What you need to do:
Go through the data line by line from the top, retyping each exactly, and end with the line that contains "31: (132, 227, 1.45)".

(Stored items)
****************
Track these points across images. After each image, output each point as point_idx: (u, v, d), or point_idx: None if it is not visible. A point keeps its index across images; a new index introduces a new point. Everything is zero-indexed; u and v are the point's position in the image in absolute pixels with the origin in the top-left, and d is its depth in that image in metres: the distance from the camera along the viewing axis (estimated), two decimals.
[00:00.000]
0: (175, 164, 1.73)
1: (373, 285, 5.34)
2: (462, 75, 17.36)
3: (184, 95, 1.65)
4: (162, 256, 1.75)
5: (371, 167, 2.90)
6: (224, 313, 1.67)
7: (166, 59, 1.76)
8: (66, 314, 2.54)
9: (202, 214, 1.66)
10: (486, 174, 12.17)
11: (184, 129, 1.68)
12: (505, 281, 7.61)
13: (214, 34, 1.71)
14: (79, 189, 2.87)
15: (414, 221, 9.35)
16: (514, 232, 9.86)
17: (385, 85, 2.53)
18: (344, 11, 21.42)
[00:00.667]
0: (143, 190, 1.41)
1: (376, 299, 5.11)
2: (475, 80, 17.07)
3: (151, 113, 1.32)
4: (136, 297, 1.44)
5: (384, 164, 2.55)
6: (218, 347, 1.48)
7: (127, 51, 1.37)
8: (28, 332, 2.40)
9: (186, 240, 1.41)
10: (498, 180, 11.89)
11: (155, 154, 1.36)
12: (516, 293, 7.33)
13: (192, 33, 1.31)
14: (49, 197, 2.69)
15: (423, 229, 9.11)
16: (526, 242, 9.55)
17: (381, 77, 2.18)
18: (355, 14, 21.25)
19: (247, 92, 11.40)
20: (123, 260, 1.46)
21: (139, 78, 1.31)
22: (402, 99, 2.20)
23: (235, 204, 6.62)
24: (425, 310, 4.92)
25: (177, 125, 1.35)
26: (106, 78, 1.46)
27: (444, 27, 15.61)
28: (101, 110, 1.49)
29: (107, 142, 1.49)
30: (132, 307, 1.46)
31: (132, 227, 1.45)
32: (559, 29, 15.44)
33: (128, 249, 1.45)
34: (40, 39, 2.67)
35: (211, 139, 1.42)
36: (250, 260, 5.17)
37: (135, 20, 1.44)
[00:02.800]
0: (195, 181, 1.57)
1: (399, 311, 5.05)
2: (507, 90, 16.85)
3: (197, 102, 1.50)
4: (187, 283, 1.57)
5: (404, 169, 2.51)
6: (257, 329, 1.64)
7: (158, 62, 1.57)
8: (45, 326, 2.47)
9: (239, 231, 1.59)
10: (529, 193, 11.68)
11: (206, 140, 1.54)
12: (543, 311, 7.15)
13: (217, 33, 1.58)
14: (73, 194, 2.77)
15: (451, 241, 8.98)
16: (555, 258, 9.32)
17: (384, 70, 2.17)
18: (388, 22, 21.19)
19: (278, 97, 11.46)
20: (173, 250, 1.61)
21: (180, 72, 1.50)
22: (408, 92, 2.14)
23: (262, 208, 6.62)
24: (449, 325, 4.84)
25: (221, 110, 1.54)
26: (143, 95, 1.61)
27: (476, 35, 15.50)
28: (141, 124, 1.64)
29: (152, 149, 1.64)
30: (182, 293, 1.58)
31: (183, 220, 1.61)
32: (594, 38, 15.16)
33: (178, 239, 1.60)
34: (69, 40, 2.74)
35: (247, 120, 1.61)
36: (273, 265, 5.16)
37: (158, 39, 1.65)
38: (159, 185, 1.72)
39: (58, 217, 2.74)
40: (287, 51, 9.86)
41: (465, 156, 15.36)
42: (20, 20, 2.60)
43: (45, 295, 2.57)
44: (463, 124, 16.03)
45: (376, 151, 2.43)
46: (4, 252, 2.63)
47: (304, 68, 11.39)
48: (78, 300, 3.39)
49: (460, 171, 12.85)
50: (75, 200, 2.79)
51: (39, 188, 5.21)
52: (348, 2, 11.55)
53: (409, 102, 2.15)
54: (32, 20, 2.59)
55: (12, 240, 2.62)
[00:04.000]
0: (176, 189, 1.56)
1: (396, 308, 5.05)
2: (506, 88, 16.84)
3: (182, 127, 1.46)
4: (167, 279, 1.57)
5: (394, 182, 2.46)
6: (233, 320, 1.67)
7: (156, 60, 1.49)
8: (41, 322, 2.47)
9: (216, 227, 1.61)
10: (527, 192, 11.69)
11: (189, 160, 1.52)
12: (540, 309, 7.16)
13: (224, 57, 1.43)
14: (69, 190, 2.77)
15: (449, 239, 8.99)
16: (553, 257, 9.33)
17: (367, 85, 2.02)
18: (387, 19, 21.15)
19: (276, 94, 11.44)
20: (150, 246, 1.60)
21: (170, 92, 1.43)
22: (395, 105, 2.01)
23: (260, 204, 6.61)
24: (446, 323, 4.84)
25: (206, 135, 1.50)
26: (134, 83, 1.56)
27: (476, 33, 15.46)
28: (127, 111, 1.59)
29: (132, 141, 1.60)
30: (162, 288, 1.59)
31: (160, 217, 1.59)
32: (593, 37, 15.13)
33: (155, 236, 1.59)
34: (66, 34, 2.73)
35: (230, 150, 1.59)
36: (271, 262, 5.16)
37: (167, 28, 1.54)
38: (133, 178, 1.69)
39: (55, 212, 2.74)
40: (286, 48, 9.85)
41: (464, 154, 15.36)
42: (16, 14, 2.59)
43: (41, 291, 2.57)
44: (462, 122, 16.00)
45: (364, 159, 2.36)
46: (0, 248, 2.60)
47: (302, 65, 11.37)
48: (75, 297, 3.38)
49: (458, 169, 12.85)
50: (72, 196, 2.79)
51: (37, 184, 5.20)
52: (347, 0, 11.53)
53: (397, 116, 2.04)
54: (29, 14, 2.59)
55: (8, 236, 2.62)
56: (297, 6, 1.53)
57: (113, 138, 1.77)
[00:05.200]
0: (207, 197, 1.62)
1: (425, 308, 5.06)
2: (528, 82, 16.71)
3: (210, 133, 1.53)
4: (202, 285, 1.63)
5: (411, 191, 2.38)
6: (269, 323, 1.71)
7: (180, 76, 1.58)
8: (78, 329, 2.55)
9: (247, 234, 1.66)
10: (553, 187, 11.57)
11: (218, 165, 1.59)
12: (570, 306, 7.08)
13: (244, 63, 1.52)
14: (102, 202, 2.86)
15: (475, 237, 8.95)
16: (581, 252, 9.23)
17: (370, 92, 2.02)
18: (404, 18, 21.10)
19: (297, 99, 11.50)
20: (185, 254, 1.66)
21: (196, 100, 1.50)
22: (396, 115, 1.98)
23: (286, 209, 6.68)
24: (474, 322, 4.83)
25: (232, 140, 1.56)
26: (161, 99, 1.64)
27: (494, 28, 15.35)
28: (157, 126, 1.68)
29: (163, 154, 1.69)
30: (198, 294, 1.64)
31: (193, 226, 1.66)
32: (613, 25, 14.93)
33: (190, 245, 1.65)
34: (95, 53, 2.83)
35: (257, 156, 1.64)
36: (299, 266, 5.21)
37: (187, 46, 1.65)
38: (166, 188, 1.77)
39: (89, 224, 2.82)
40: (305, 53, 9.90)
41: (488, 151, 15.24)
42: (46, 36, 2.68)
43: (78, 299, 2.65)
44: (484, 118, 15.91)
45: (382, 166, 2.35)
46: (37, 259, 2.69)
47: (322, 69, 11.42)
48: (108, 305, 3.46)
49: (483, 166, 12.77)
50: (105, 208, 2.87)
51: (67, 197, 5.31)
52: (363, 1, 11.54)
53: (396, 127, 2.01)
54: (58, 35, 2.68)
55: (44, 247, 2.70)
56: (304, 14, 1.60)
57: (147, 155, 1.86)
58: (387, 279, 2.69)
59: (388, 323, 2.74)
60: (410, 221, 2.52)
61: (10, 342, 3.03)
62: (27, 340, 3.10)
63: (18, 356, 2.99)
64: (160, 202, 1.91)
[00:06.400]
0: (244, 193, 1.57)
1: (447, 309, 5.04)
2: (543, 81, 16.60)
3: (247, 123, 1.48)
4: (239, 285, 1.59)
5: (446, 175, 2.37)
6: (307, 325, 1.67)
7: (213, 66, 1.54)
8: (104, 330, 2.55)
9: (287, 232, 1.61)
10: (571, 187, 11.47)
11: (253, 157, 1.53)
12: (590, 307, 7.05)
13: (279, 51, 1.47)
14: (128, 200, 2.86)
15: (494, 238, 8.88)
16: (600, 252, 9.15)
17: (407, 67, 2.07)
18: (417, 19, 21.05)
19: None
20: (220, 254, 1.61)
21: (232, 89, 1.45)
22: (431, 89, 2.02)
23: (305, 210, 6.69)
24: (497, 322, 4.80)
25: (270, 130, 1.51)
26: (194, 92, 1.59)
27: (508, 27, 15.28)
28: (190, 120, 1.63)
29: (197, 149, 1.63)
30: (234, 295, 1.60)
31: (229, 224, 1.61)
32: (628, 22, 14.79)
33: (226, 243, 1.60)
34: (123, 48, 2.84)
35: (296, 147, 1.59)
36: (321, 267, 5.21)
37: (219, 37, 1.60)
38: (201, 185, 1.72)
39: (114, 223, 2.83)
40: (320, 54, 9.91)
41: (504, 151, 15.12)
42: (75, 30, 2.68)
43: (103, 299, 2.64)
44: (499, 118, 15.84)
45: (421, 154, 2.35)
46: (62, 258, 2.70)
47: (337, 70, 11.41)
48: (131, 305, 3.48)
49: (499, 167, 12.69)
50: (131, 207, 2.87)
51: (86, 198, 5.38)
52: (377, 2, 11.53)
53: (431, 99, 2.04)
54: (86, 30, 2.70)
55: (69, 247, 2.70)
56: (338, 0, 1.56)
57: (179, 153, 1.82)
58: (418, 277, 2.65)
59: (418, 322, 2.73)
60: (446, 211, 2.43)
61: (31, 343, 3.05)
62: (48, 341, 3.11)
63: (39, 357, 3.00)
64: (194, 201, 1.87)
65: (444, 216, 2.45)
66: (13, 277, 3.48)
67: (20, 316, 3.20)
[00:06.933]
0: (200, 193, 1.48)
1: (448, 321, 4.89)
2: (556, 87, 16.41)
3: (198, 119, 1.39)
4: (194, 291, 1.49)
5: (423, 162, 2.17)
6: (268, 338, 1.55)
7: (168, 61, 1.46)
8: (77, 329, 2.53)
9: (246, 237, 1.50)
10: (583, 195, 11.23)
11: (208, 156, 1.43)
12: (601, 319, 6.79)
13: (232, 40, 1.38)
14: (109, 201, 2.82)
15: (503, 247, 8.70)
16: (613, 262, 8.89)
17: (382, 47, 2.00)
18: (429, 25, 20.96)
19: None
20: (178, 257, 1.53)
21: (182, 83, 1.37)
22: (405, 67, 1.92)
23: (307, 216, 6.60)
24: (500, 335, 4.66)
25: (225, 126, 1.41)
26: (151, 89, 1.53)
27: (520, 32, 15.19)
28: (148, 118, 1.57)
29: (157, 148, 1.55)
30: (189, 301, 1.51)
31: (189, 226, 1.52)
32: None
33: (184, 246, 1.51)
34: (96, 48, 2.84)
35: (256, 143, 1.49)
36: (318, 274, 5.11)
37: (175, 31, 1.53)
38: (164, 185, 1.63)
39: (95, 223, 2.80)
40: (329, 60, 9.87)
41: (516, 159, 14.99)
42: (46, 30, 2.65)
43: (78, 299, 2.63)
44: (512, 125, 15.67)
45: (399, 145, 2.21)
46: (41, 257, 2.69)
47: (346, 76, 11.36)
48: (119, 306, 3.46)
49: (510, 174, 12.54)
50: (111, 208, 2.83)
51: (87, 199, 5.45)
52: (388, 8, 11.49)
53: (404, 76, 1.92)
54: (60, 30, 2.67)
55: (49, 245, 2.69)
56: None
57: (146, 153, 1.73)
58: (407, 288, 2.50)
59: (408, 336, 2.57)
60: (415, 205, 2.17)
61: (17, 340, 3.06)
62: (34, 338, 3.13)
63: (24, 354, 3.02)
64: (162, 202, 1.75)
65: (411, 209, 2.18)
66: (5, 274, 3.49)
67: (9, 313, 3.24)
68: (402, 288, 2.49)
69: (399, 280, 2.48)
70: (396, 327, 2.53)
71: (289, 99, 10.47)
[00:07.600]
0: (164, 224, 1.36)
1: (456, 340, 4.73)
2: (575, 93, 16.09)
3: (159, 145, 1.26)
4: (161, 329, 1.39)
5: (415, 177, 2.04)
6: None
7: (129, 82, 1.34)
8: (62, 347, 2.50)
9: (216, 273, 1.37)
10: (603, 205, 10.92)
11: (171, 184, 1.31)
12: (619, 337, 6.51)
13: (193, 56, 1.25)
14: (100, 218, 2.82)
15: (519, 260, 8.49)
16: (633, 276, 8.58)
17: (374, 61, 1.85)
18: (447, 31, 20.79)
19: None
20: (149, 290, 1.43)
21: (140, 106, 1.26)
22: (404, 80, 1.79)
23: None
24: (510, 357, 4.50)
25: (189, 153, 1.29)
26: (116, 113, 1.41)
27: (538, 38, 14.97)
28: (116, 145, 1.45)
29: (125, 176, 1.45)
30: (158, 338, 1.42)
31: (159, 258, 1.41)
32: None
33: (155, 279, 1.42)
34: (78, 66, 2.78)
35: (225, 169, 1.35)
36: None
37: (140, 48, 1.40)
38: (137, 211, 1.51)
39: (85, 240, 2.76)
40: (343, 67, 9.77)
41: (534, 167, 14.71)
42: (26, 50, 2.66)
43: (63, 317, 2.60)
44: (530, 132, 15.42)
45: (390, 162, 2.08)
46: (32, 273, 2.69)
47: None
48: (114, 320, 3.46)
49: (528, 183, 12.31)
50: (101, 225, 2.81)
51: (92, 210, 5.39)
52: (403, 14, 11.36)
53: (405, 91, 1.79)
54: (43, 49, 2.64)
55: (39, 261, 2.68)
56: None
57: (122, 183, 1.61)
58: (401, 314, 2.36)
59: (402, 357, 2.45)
****************
Output for this exercise:
Track these points across images. After each image, output each point as point_idx: (u, v, d), or point_idx: None if it is not visible. A point keeps its index across images; a new index introduces a new point. Everything is zero-indexed; u and v are the point's position in the image in absolute pixels with the origin in the top-left, and d is its depth in that image in metres: the distance from the camera along the viewing axis (estimated), two decimals.
[00:00.000]
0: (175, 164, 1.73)
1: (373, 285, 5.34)
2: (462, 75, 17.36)
3: (184, 95, 1.65)
4: (162, 256, 1.75)
5: (371, 167, 2.90)
6: (224, 313, 1.67)
7: (166, 59, 1.76)
8: (66, 314, 2.54)
9: (202, 214, 1.66)
10: (486, 174, 12.17)
11: (184, 129, 1.68)
12: (505, 281, 7.61)
13: (214, 34, 1.71)
14: (79, 189, 2.87)
15: (414, 221, 9.35)
16: (514, 232, 9.86)
17: (385, 85, 2.53)
18: (344, 11, 21.42)
[00:00.667]
0: (143, 190, 1.41)
1: (376, 299, 5.11)
2: (475, 80, 17.07)
3: (151, 113, 1.32)
4: (136, 297, 1.44)
5: (384, 164, 2.55)
6: (218, 347, 1.48)
7: (127, 51, 1.37)
8: (28, 332, 2.40)
9: (186, 240, 1.41)
10: (498, 180, 11.89)
11: (155, 154, 1.36)
12: (516, 293, 7.33)
13: (192, 33, 1.31)
14: (49, 197, 2.69)
15: (423, 229, 9.11)
16: (526, 242, 9.55)
17: (381, 77, 2.18)
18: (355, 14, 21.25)
19: (247, 92, 11.40)
20: (123, 260, 1.46)
21: (139, 78, 1.31)
22: (402, 99, 2.20)
23: (235, 204, 6.62)
24: (425, 310, 4.92)
25: (177, 125, 1.35)
26: (106, 78, 1.46)
27: (444, 27, 15.61)
28: (101, 110, 1.49)
29: (107, 142, 1.49)
30: (132, 307, 1.46)
31: (132, 227, 1.45)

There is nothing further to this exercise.